Experiência exitosa, premiada internacionalmente, atualmente desperta interesse principalmente dos países europeus. O que nos levou à necessidade de criar a Rede Brasileira de OPs, com sede na cidade de Guarulhos, para organizar melhor as informações nos municípios brasileiros e facilitar o diálogo com o exterior.

Recentemente, recebemos a visita de um estudante da Universidade de Birmingham, no Reino Unido. O pesquisador esteve em Suzano, Rio Claro e Várzea Paulista, para conhecer de perto e em detalhes a experiência de OP, que é parte de seu estudo acadêmico, cujo projeto foi agraciado com bolsas de pesquisa e prêmios naquele país.

No OP de Suzano, a população é convidada a participar das plenárias que acontecem durante aproximadamente dois meses em locais e horários acessíveis à maioria das pessoas. Antes das plenárias, são realizadas inúmeras reuniões preparatórias nas escolas, nas associações de moradores, nas unidades de saúde, nas igrejas, nos bares, enfim, onde e quando a população solicitar. Esse momento é importante no sentido de transmitir as informações, ajudar as pessoas a se organizarem e, assim, participarem efetivamente da plenária regional deliberativa. 

É garantido o acesso e a permanência dos moradores e moradoras, com a ‘Ciranda do OP’, espaço lúdico onde as crianças participam da plenária sob cuidados de educadores. Há eleição direta para conselheiros e conselheiras do orçamento participativo, que em Suzano se chama CORPO. E utilizamos a caravana do OP, para proporcionar um melhor conhecimento da cidade.
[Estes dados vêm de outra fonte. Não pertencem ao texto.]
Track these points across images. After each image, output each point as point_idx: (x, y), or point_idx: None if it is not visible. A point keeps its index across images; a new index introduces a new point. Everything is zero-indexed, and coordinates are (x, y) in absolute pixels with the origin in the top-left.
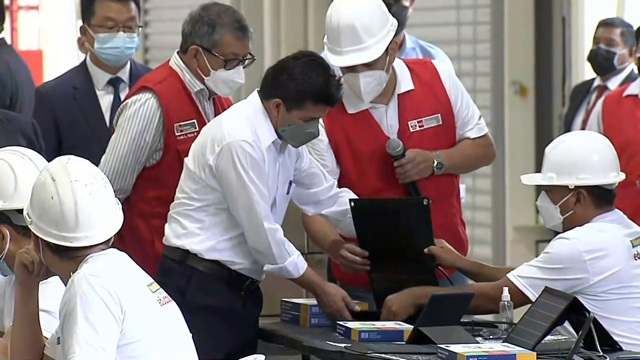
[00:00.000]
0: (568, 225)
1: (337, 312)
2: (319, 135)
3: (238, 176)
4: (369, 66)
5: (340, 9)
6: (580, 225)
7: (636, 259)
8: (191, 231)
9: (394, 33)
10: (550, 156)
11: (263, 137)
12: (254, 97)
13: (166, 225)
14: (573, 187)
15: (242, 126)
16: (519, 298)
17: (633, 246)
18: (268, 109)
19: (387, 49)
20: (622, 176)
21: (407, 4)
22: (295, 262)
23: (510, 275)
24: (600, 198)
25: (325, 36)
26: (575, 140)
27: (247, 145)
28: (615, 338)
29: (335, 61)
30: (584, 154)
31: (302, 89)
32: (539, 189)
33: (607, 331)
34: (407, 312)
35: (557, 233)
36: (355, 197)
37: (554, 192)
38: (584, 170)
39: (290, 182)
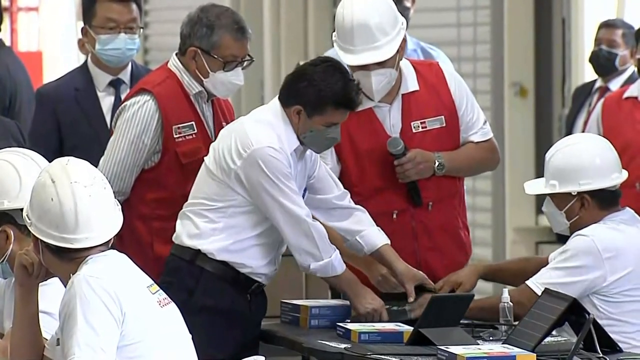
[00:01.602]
0: (575, 229)
1: (376, 312)
2: (339, 139)
3: (270, 184)
4: (381, 64)
5: (353, 7)
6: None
7: None
8: (205, 232)
9: (404, 32)
10: (551, 163)
11: (286, 143)
12: (275, 103)
13: (178, 223)
14: (576, 193)
15: (267, 132)
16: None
17: None
18: (289, 116)
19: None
20: (625, 175)
21: (408, 4)
22: (339, 258)
23: (530, 283)
24: (604, 200)
25: (335, 34)
26: (575, 145)
27: (274, 152)
28: (626, 340)
29: (349, 60)
30: (584, 159)
31: (322, 94)
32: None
33: (607, 332)
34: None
35: (559, 235)
36: (368, 217)
37: (558, 198)
38: (586, 175)
39: (305, 189)
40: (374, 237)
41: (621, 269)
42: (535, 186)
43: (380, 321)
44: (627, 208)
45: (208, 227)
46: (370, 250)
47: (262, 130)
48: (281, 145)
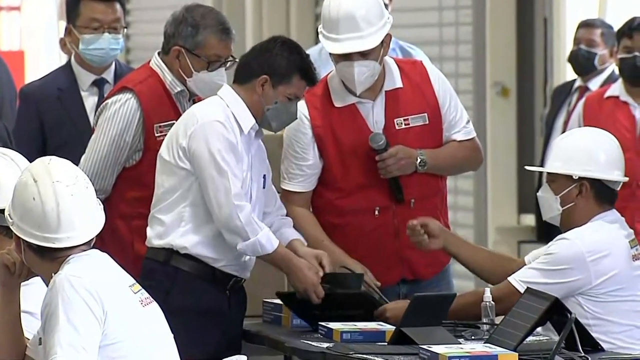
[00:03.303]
0: (566, 219)
1: (312, 286)
2: (297, 117)
3: (210, 153)
4: (364, 56)
5: None
6: (579, 221)
7: (634, 260)
8: (172, 226)
9: (390, 26)
10: (558, 146)
11: (242, 121)
12: (225, 89)
13: (148, 228)
14: (577, 177)
15: (213, 109)
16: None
17: (631, 247)
18: (248, 92)
19: (381, 42)
20: (625, 179)
21: (386, 1)
22: (268, 235)
23: (512, 279)
24: (602, 195)
25: (321, 25)
26: (585, 135)
27: (220, 125)
28: (612, 341)
29: (333, 48)
30: (592, 148)
31: (290, 63)
32: (520, 190)
33: (589, 332)
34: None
35: (541, 234)
36: (290, 224)
37: (557, 182)
38: (590, 163)
39: (265, 176)
40: (287, 235)
41: (607, 270)
42: (538, 167)
43: (316, 297)
44: (613, 210)
45: (174, 220)
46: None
47: (208, 108)
48: (228, 121)
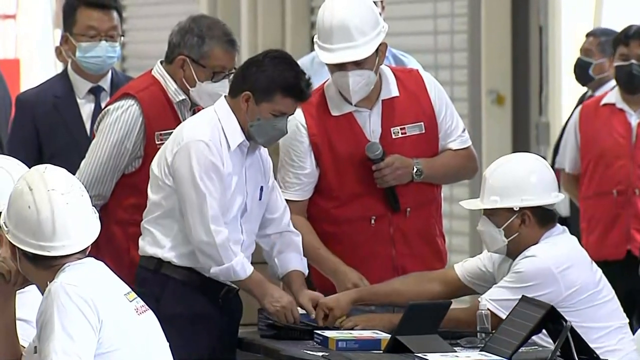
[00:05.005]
0: (513, 248)
1: (289, 304)
2: (287, 133)
3: (191, 174)
4: (359, 65)
5: (334, 7)
6: (526, 247)
7: (592, 263)
8: (161, 240)
9: (384, 35)
10: (491, 180)
11: (230, 137)
12: (221, 101)
13: (140, 237)
14: (518, 208)
15: (202, 127)
16: (492, 321)
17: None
18: (236, 106)
19: (377, 51)
20: (562, 196)
21: (379, 10)
22: (242, 263)
23: (482, 300)
24: (543, 218)
25: (316, 35)
26: (515, 163)
27: (204, 145)
28: (593, 345)
29: (326, 58)
30: (525, 176)
31: (271, 80)
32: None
33: (584, 340)
34: (344, 310)
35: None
36: (298, 242)
37: (497, 215)
38: (527, 191)
39: (262, 188)
40: (289, 261)
41: (575, 280)
42: (475, 203)
43: (293, 318)
44: (557, 225)
45: (163, 235)
46: (282, 273)
47: (197, 126)
48: (213, 141)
É organizada uma agenda de reuniões onde se encontram o CORPO e os diversos setores do governo municipal, incluindo secretários/as, até definir o plano de investimento. Em suma, as prioridades que integram o plano de investimentos municipal, do exercício financeiro do ano seguinte, é resultado do debate do Conselho do OP, representado por 2/3 da população e 1/3 do governo.

Voltando ao processo reduzido e demagógico desencadeado pela Prefeitura de São Paulo, quero fazer algumas considerações. Em caso de dúvida, envie ofício em 4 vias carimbadas, autenticadas, protocoladas 3 dias antes, aguarde o subprefeito responder para você, viu? Espere sentado. A expressão ‘audiência’ deriva da palavra audição: “ato de ouvir, escutar”. É isso que o governo paulistano fará. 

Seus agentes de governo vão dedicar algumas horinhas do seu precioso tempo durante um dia do ano para fazer um imenso favor, ouvir a população. Tem uma expressão portuguesa que diz: “para palavras loucas ouvidos moucos”. Eles fazem ouvidos moucos para quem está louco para contribuir de fato, para tornar cada vez melhor a cidade onde vive. Um processo burocrático, realizado apenas para cumprir algum dispositivo legal, que exige a realização de audiência pública. Daí a dizer que a população vai participar efetivamente das decisões, influenciá-las que seja, é piada.

Nos municípios que adotam o OP, a população é protagonista das decisões e dos seus destinos. No caso das audiências públicas, convocadas pelo governo municipal de São Paulo, a população terá papel secundário, como tem assumido figuração nas tantas comédias e tragédias encenadas como parte do projeto político dos demotucanos ao longo dos últimos anos. Tragédias e comédias podem ser muito boas. No caso do ocorrido em São Paulo, trata-se de uma piada de péssimo gosto.

Compreendi a revolta da minha amiga. Mas fiquem tranquilos, pois basta olhar os resultados eleitorais, inclusive o que virá ainda esse ano, e perceber que o projeto demotucano definha.